BAŞKENT’in yılan hikayesi haline gelen metro inşaatlarının, Ulaştırma Bakanlığı’na devrinin ardından merakla beklenen ihale süreci öncesi ODTÜ Kamu Politikaları ve Kentsel Araştırmalar Merkezi Başkanı Doç. Dr. Tarık Şengül’den önemli bir uyarı geldi. Şengül, “Metroda tek ihale yapılmalı” dedi.
Şengül metro inşaatlarının bütüncül bir anlayışla yapılmasının önemini şöyle anlattı:
Metro yapımının Ulaştırma
Bakanlığı’na devrinden sonra, en kritik aşama sinyalizasyon, elektrifikasyon ve araç alım ihalesi. Metro yapımında bu kalemler en zorlu ve masraflı olanı. Bu aşamada yapılacak tercihler çok önemli. Yanlış tercihler hem maliyeti hem de bitirme süresini olumsuz etkileyebilir.
Sorun şu; Metrolar insanların dolaşım sistemine benzetebiliriz. Bütün sistemin bir bütün olarak çalışması gerekir. Mevcut metro hattında kullanılmakta bir teknoloji var. Yeni hatlarda kullanılacak teknolojinin mevcut metroda kullanılan teknolojiyle uyumlu olması gerekir. Aksi durumda işletme aşamasında ciddi sorunlarla karşı karşıya kalınır.
Tekel fiyatı yükseltebilir
Bu uyumluluğu sağlama konusunda Ulaştırma Bakanlığı’nın önünde iki yol var. Birincisi şu an mevcut metro hattında (Kızılay- Batıkent hattı) kullanılan teknoloji kullanılabilir. O zaman şöyle bir sorun var; bu teknolojiyi bir tek Kızılay-Batıkent hattının donanımını sağlayan Kanada şirketi Bombardier sahip. Dolayısıyla bu firmaya mecbur kalınabilir. Firma tekel olma durumunu kullanıp, yüksek fiyatlar isteyebilir.
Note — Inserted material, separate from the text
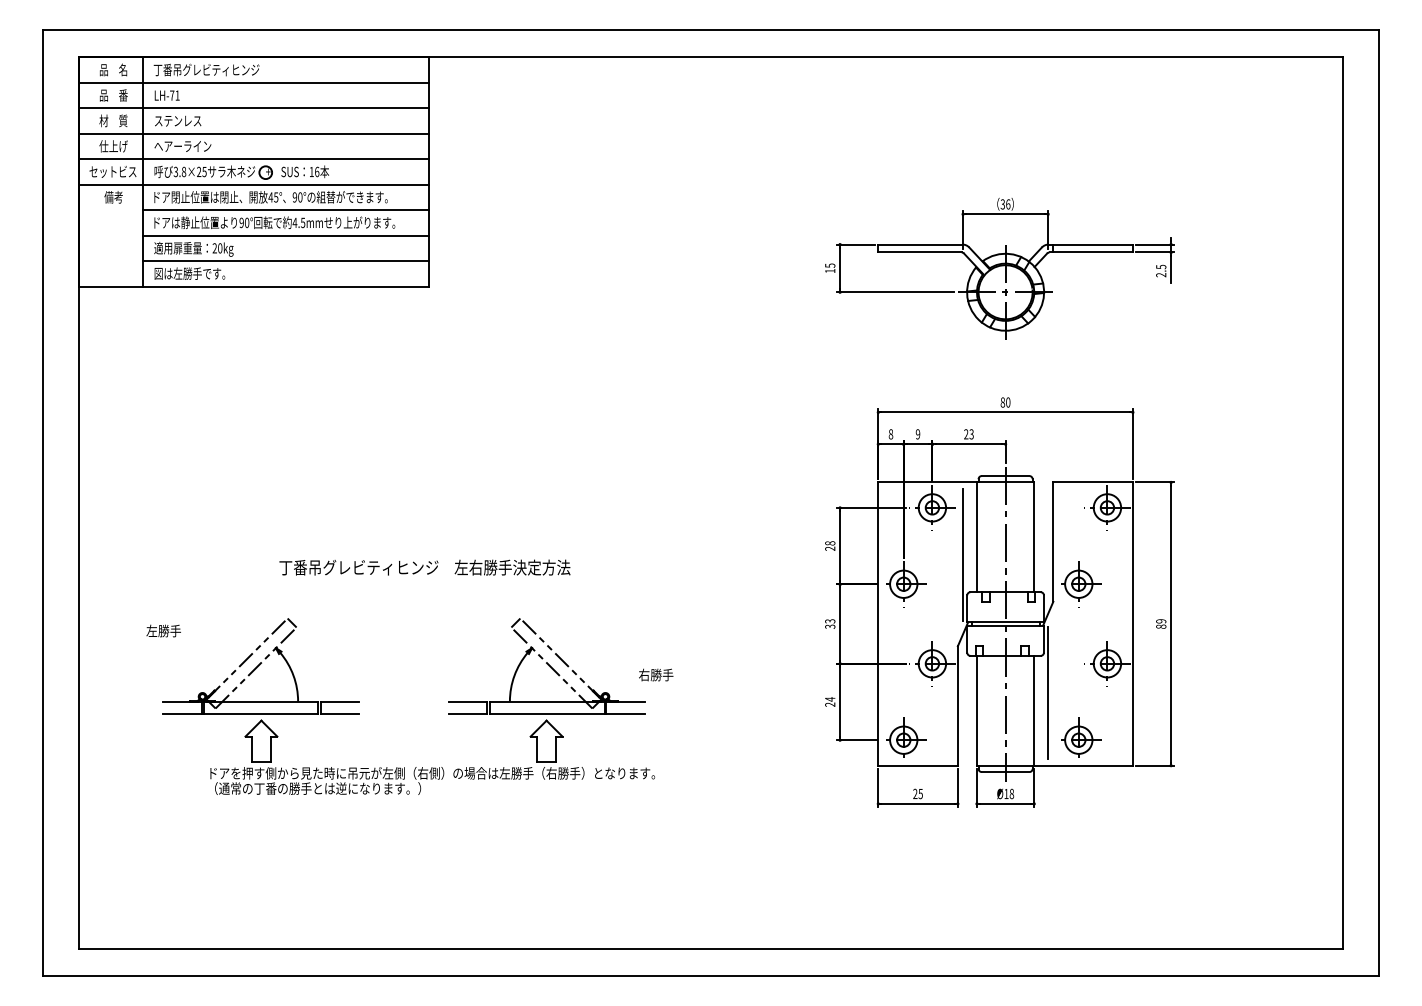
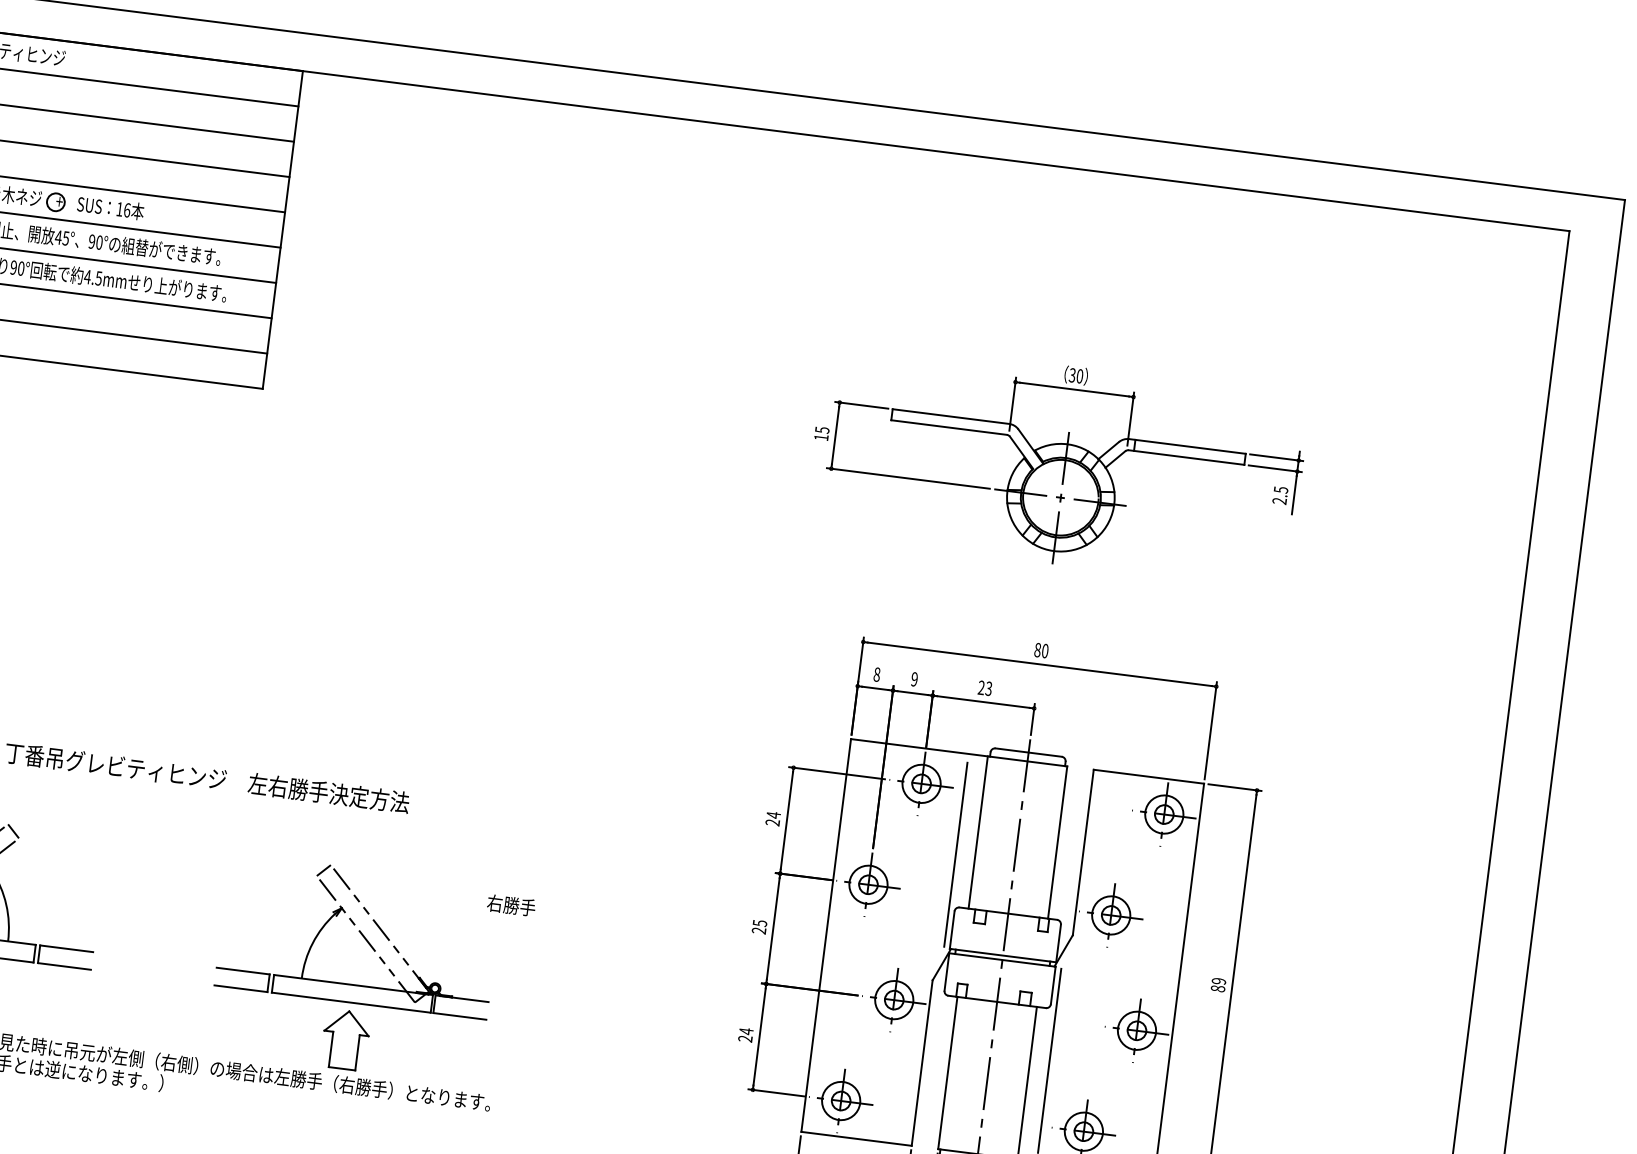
text: (1008, 204) -> (1080, 376), 36 -> 30
text: (830, 543) -> (774, 815), 28 -> 24
text: (830, 623) -> (760, 926), 33 -> 25
text: (656, 674) -> (511, 904), moved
İkinci bir yol Kızılay-Batıkent hattının teknolojsinin yenilenmesinin ihaleye dahil edilmesidir. Bu durumda ihaleyi alacak firma bu hattı da diğer üç hatta kullanacağı teknolojiye göre yeniler. Bu durumda daha fazla firmanın ihaleye girmesi sağlanır. Bu maliyeti düşürürken, teknolojisi eskimeye başlayan mevcut hattın da yenilenmesini sağlayabilir.
Uzmanlar dinlenmeli
Bu konuda Ulaştırma Bakanlığı’nın yeni üç hat için yetki almış olması, mevcut metro hattının ihaleye dahil edilip, yenilenmesi konusunda sorun yaratabilir.
Bu konuların Ulaştırma Bakanlığı’nın eşgüdümünde detaylı olarak tartışılması gerekiyor. Geçmişte sergilenen tutum yüzünden uzmanlar ve Ankara halkı ne olup bittiğini anlayamadı. Bu konuda Bakanlık farklı bir tutum izleyecek mi onu da önümüzdeki günlerde göreceğiz. Temennimiz Ulaştırma Bakanlığı’nın konunun uzmanı meslek odalarını ve uzmanları da dinleme inceliğini göstermesi yönünde.”